Fellow Getaway patron Wayne Hosang agrees. Although the sober bar was filled with millennial patrons, “it has a grown-up feeling to it,” says the Williamsburg-based asset manager, who’s in his early 50s. He’d had a glass of wine at a dinner party before coming to Getaway with sober friends. Even without liquid courage, he says, “people are still being very social.”

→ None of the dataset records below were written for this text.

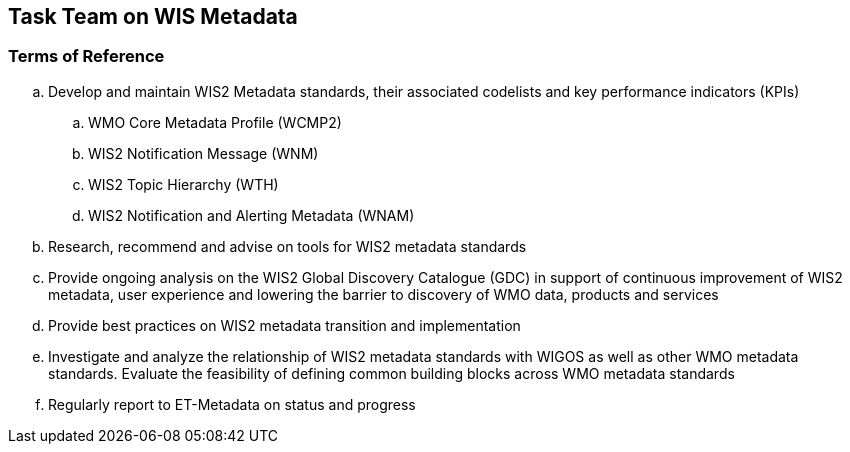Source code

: == Task Team on WIS Metadata

=== Terms of Reference

[loweralpha]
. Develop and maintain WIS2 Metadata standards, their associated codelists and key performance indicators (KPIs)
.. WMO Core Metadata Profile (WCMP2)
.. WIS2 Notification Message (WNM)
.. WIS2 Topic Hierarchy (WTH)
.. WIS2 Notification and Alerting Metadata (WNAM)
. Research, recommend and advise on tools for WIS2 metadata standards
. Provide ongoing analysis on the WIS2 Global Discovery Catalogue (GDC) in support of continuous improvement of WIS2 metadata, user experience and lowering the barrier to discovery of WMO data, products and services
. Provide best practices on WIS2 metadata transition and implementation
. Investigate and analyze the relationship of WIS2 metadata standards with WIGOS as well as other WMO metadata standards.  Evaluate the feasibility of defining common building blocks across WMO metadata standards
. Regularly report to ET-Metadata on status and progress
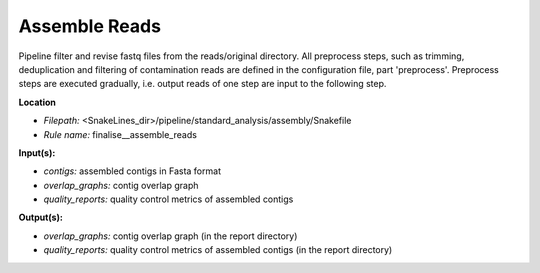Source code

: Assemble Reads
-----------------------------

Pipeline filter and revise fastq files from the reads/original directory. All preprocess steps, such as trimming,
deduplication and filtering of contamination reads are defined in the configuration file, part 'preprocess'.
Preprocess steps are executed gradually, i.e. output reads of one step are input to the following step.

**Location**

- *Filepath:* <SnakeLines_dir>/pipeline/standard_analysis/assembly/Snakefile
- *Rule name:* finalise__assemble_reads

**Input(s):**

- *contigs:* assembled contigs in Fasta format
- *overlap_graphs:* contig overlap graph
- *quality_reports:* quality control metrics of assembled contigs

**Output(s):**

- *overlap_graphs:* contig overlap graph (in the report directory)
- *quality_reports:* quality control metrics of assembled contigs (in the report directory)

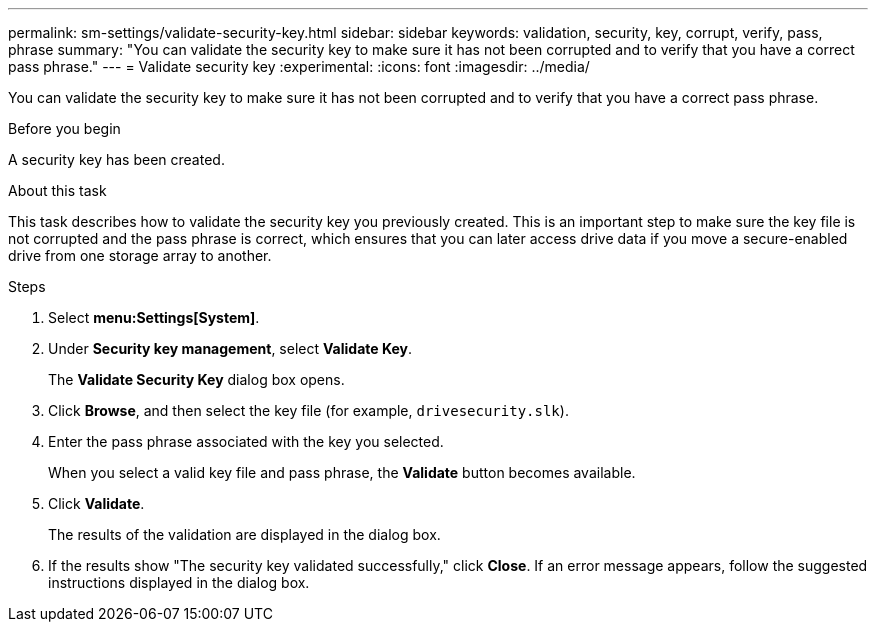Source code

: ---
permalink: sm-settings/validate-security-key.html
sidebar: sidebar
keywords: validation, security, key, corrupt, verify, pass, phrase
summary: "You can validate the security key to make sure it has not been corrupted and to verify that you have a correct pass phrase."
---
= Validate security key
:experimental:
:icons: font
:imagesdir: ../media/

[.lead]
You can validate the security key to make sure it has not been corrupted and to verify that you have a correct pass phrase.

.Before you begin

A security key has been created.

.About this task

This task describes how to validate the security key you previously created. This is an important step to make sure the key file is not corrupted and the pass phrase is correct, which ensures that you can later access drive data if you move a secure-enabled drive from one storage array to another.

.Steps

. Select *menu:Settings[System]*.
. Under *Security key management*, select *Validate Key*.
+
The *Validate Security Key* dialog box opens.

. Click *Browse*, and then select the key file (for example, `drivesecurity.slk`).
. Enter the pass phrase associated with the key you selected.
+
When you select a valid key file and pass phrase, the *Validate* button becomes available.

. Click *Validate*.
+
The results of the validation are displayed in the dialog box.

. If the results show "The security key validated successfully," click *Close*. If an error message appears, follow the suggested instructions displayed in the dialog box.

“Right now we live in a culture that claims drinking as a default,” says Bandrovschi, who’s 32 and an occasional drinker. Her company takes over otherwise-boozy bars to sling mocktails such as the Ghost Me Maybe (grapefruit, rosemary and tonic; $11). She thinks the rising interest in wellness is driving the trend of alcohol-free fun — although drinkers are free to join her events, too.
It’s a welcome change for non-drinkers like Pai. When he first got sober, he says, he would order water and lime in a martini glass, just to have something in his hand. But now that booze is less en vogue, he doesn’t feel like he needs to bother anymore. “Sobriety is only going to get more cool,” he says.
How Sober Bars are Creating a New Buzz Around Town
Patrons of sober bars are generally looking for somewhere to hang out without the pressure to drink or experiment with drugs. It’s also a great way to meet and connect with sober peers around your local community. You can dance, play games and have a great time with those around you without the pressure to get drunk. Sober bars offer a unique alternative for a friend’s night out, celebration or other party.